The main problem is Dunkin’ Donuts’ misrepresentation of the items on their menu. It may be just butter, but it’s not fair to the customers who aren’t getting what they asked for.
Not only are they not getting their correct orders, but Dunkin’ Donuts has been lying right to their faces about it.
Back in 2013, a Dunkin’ Donuts spokeswoman explained why the restaurants frequently use a vegetable spread, which is more like a chemical substitution. Due to food safety reasons, Dunkin’ Donuts does not allow their butter to be stored at room temperature, even though room temperature is necessary for butter to “be easily spread onto a bagel or pastry,” she told the Globe.
Instead, Dunkin’ Donuts frequently serves butter packets on the side of a bagel or pastry, so that the employees themselves aren’t responsible for spreading it. She also stated, “the vegetable spread is generally used if the employee applies the topping.”
This answer is not satisfying, nor was it sufficient for Mr. Polanik. In fact, I’m confused and almost angry that my sausage, egg, and cheese has vegetable spread instead of butter.

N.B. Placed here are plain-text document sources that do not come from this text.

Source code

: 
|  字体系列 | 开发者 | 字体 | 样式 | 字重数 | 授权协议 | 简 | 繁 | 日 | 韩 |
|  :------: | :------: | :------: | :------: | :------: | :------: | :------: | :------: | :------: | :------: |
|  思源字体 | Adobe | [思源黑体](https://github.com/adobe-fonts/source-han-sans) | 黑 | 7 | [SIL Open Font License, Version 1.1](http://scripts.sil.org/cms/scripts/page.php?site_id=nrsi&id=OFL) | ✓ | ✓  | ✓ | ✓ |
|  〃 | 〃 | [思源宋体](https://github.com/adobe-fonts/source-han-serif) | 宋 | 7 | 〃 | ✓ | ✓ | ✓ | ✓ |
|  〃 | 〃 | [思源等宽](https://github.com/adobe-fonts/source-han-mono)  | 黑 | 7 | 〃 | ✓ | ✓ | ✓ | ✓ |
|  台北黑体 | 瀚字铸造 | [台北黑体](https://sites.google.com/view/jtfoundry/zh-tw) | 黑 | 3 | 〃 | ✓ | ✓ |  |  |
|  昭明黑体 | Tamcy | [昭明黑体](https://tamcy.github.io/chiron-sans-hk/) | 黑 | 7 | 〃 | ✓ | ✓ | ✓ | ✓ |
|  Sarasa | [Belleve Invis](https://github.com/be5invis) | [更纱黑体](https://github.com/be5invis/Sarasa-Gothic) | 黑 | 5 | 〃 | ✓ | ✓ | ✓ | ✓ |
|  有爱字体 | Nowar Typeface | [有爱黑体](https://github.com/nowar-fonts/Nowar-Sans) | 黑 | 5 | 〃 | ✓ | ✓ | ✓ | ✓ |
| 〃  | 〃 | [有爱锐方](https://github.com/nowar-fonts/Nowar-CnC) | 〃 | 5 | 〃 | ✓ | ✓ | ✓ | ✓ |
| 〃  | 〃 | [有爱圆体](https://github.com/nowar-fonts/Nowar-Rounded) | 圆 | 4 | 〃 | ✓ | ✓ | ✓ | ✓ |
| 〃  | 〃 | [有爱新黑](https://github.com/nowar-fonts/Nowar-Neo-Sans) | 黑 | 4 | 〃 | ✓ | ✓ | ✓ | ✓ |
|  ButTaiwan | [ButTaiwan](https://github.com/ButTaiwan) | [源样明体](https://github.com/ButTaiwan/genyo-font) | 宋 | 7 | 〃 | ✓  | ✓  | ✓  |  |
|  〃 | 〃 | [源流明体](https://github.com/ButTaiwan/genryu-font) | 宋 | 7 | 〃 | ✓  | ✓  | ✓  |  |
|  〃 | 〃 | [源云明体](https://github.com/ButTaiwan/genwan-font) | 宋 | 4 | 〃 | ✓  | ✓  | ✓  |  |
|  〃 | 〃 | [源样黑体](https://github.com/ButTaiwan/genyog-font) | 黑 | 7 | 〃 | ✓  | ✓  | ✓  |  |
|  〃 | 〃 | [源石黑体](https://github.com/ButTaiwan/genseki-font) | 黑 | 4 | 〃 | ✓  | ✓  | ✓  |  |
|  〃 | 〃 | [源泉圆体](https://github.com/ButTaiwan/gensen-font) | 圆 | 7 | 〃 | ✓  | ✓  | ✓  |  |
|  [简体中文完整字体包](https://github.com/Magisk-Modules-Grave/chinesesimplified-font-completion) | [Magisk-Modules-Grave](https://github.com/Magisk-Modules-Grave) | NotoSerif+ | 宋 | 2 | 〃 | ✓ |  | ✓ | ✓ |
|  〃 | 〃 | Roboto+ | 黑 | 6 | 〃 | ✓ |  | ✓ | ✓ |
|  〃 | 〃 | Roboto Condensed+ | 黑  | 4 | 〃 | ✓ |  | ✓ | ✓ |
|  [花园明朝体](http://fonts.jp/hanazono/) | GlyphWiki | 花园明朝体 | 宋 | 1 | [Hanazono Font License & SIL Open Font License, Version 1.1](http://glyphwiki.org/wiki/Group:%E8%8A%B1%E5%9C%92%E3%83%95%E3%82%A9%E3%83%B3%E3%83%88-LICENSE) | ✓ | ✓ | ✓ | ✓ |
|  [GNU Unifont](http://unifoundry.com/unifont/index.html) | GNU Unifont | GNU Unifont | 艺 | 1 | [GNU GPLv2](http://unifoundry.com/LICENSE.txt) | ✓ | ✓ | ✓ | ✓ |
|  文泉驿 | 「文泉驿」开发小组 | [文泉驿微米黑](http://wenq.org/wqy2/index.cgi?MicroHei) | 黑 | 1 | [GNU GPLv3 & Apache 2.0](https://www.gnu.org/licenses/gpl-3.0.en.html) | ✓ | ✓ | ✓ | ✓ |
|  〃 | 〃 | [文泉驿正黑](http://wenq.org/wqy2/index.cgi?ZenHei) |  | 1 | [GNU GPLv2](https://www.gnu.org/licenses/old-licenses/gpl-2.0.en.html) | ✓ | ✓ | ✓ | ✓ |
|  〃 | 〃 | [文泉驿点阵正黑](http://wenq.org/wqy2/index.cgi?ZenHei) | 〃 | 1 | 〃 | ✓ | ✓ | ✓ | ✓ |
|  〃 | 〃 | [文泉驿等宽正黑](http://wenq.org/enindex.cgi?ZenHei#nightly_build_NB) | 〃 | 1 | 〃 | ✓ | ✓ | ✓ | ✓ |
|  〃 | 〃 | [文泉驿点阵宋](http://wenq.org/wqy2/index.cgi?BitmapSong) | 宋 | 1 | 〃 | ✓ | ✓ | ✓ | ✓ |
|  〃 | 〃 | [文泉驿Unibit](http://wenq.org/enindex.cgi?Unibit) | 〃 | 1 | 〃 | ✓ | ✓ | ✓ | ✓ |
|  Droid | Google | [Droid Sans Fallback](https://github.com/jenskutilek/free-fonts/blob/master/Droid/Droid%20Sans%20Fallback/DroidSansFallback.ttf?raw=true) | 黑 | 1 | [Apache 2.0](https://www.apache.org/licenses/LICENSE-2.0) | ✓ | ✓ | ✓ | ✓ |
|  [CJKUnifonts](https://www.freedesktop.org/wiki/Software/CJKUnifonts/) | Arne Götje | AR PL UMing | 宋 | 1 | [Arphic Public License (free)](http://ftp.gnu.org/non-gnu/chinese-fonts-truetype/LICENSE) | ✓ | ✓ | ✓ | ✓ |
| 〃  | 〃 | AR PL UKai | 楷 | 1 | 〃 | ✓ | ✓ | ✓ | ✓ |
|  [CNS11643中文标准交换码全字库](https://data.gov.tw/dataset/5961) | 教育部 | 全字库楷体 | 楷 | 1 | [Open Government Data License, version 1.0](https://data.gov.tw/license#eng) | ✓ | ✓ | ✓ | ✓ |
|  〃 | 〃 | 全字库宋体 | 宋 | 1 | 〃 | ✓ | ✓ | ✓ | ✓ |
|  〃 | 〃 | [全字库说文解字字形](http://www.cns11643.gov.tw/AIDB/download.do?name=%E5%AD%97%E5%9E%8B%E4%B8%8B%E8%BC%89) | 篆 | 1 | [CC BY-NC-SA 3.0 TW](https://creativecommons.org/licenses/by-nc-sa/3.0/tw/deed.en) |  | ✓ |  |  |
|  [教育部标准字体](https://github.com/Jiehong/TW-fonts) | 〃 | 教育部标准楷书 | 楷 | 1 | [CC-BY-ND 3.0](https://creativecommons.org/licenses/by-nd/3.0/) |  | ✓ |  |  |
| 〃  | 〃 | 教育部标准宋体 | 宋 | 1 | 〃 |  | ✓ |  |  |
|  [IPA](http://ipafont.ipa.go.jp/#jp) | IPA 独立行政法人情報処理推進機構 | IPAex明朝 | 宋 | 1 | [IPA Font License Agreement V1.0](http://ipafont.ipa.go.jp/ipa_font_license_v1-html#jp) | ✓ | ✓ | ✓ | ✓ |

If I’m going to waste my calories on a Dunkin’ Donuts breakfast sandwich, I want to go all in. Plus, I’d much rather have real butter than a nasty chemical substitute.
Regardless, the principle of the matter is that Mr. Polanik felt deceived when he found out that he wasn’t receiving what he ordered.
I agree with his lawyer, who claimed that if something is misrepresented to you, it should be corrected. He also added, “[Mr. Polanik] just prefers butter for a number of reasons.”
I hope that, if nothing else, this lawsuit pushes Dunkin’ Donuts, and perhaps other restaurants who deceive their customers, to change their practices.
Today, it’s just butter, but some other misrepresentation of an item could pose a major health risk to a customer.
I respect Mr. Polanik for putting himself out there like this.
I just almost wish I thought of it first.